A team of attorneys filed the suit on behalf of the Charlotte Center for Legal Advocacy, Legal Aid of North Carolina along with Parker and two other low-income N.C. families. It names the state Revenue Department and Revenue Secretary Ronald Penny as defendants.

The lawsuit surfaces with some urgency. The federal COVID-19 relief money being used for the family grants must be spent on costs incurred before Dec. 30.

Charlotte attorney Adam Doerr, one of five Robinson Bradshaw lawyers who filed the complaint, said he hopes to have the case before a judge as soon as next week.

"We don't know if the legislature meant to make it more difficult for low-income families, or if there was just not enough attention paid to whether this application process would be effective.

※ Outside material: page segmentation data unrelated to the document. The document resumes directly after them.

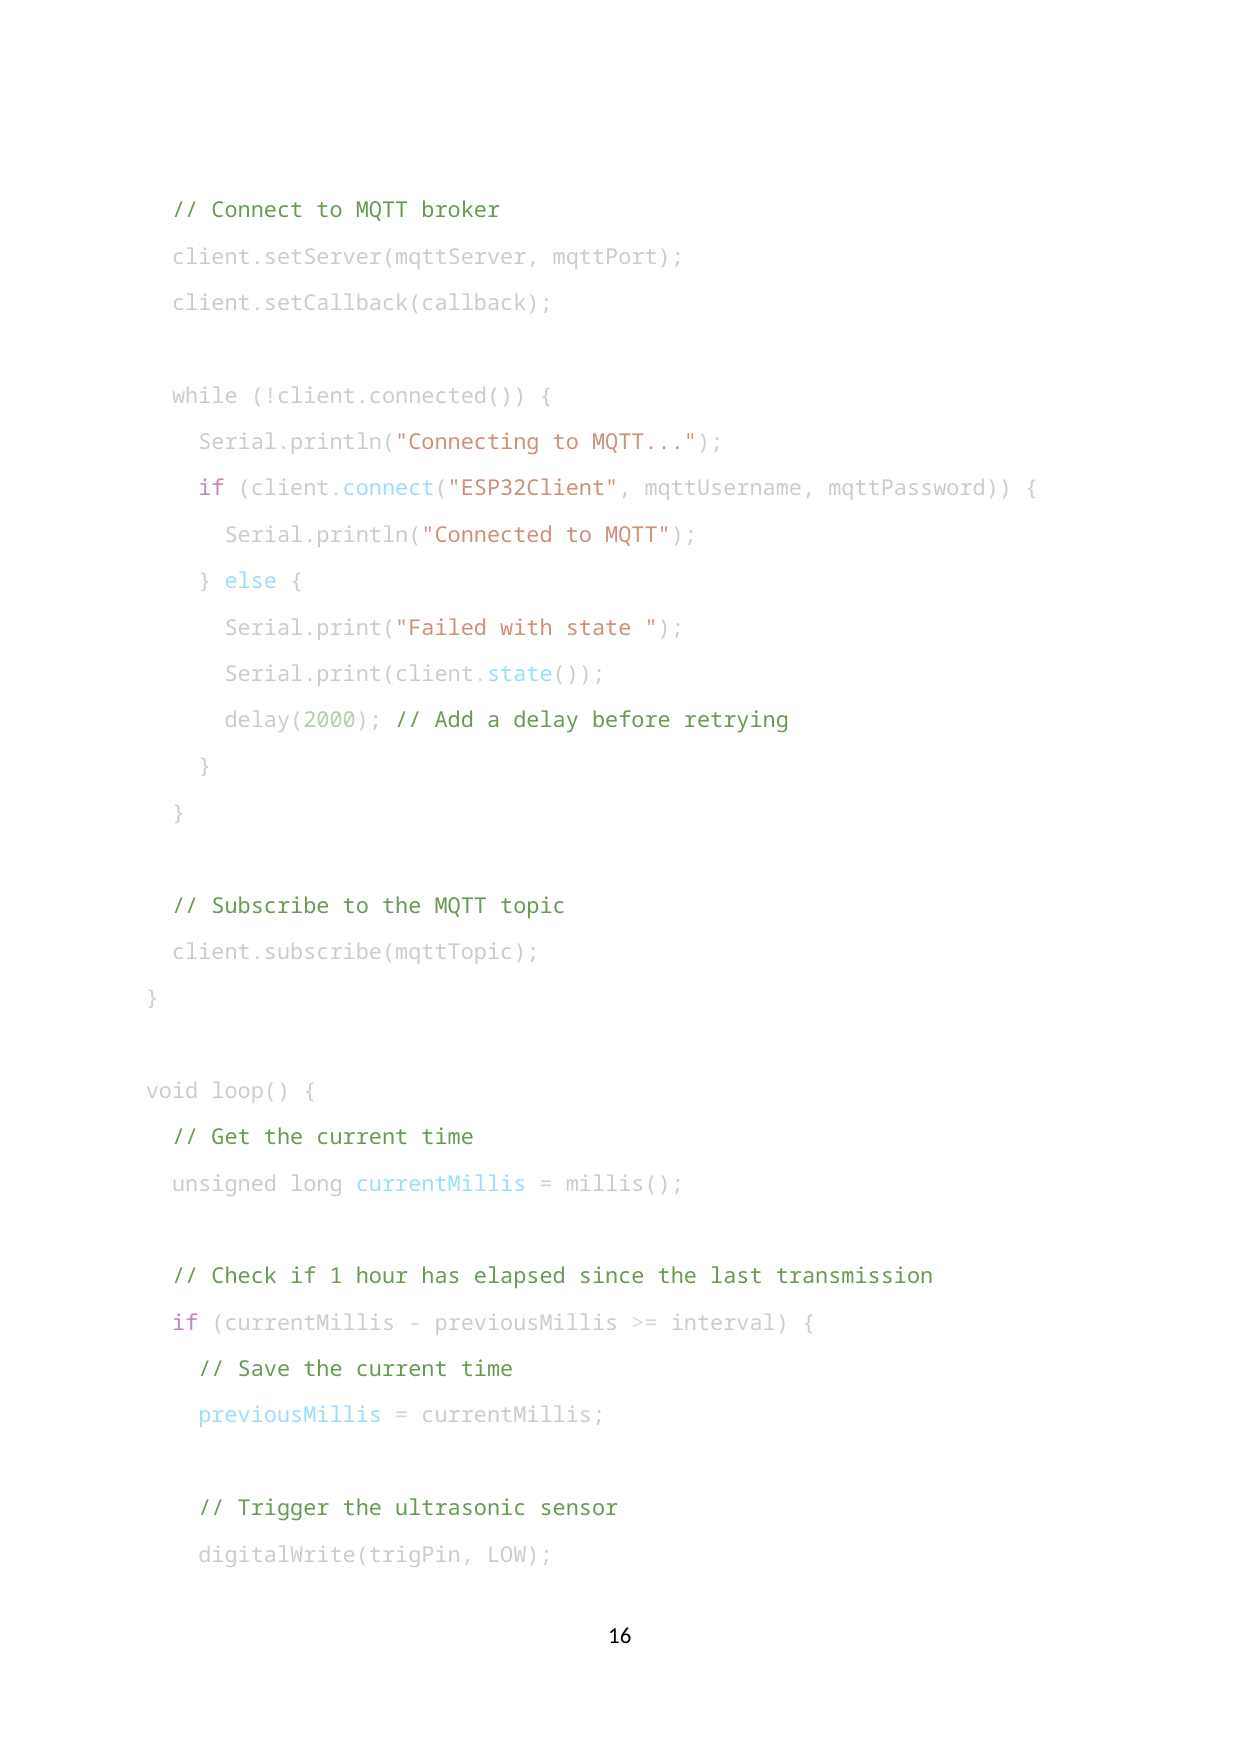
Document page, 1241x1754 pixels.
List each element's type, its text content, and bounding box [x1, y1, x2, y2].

text Serial.println("Connecting to MQTT..."); [146, 426, 1095, 455]
text } [146, 982, 1095, 1012]
text void loop() { [146, 1075, 1095, 1104]
text unsigned long currentMillis = millis(); [146, 1167, 1095, 1197]
text client.subscribe(mqttTopic); [146, 936, 1095, 965]
text } [146, 797, 1095, 826]
text if (currentMillis - previousMillis >= interval) { [146, 1306, 1095, 1336]
text // Get the current time [146, 1121, 1095, 1151]
text } else { [146, 565, 1095, 594]
text // Connect to MQTT broker [146, 194, 1095, 224]
text } [146, 750, 1095, 780]
text client.setCallback(callback); [146, 287, 1095, 316]
text Serial.print("Failed with state "); [146, 611, 1095, 641]
text previousMillis = currentMillis; [146, 1399, 1095, 1429]
text // Save the current time [146, 1353, 1095, 1382]
text digitalWrite(trigPin, LOW); [146, 1538, 1095, 1568]
text // Subscribe to the MQTT topic [146, 889, 1095, 919]
text Serial.print(client.state()); [146, 657, 1095, 687]
text // Trigger the ultrasonic sensor [146, 1492, 1095, 1522]
text delay(2000); // Add a delay before retrying [146, 704, 1095, 733]
text Serial.println("Connected to MQTT"); [146, 518, 1095, 548]
text // Check if 1 hour has elapsed since the last transmission [146, 1260, 1095, 1290]
text if (client.connect("ESP32Client", mqttUsername, mqttPassword)) { [146, 472, 1095, 502]
text client.setServer(mqttServer, mqttPort); [146, 240, 1095, 270]
text while (!client.connected()) { [146, 379, 1095, 409]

But there is a big hole, and we're trying to make sure the money actually gets to those most in need," Doerr said.

Laura Brewer, a spokeswoman for Attorney General Josh Stein, whose office represents state agencies in civil matters, said the office could not comment on a pending lawsuit.

The office of House Speaker Tim Moore, a Kings Mountain Republican, also did not respond to emails seeking reaction to the lawsuit.

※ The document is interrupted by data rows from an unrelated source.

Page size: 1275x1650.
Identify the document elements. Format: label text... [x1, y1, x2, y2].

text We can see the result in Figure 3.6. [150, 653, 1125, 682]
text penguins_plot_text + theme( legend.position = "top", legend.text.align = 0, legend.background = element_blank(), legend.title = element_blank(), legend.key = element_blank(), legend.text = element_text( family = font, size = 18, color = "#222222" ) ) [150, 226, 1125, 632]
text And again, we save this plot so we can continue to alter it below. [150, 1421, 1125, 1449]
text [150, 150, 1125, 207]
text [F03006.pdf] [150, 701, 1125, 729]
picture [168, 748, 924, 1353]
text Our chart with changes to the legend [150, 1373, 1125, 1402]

The N.C. legislature passed the Extra Benefits relief plan in early September, with Republican leaders saying it would help families defray some of the costs of remote learning.

But Doerr says lawmakers hurriedly designed a program that required low-income families to apply for money that middle- and high-income families will get automatically. They then compounded the problem, he said, by giving state residents who were required to apply little notice or time to do so.

The revenue department first published the application form on Sept. 17, or less than a month before the deadline.

Moreover, the complaint alleges, the application forms were unnecessary to begin with since the state's has access to the information required from other sources, including public-assistance programs, federal tax returns and state tax filings from earlier years.

In the end, a little more than 15,000 low-income families successfully applied, the lawsuit says.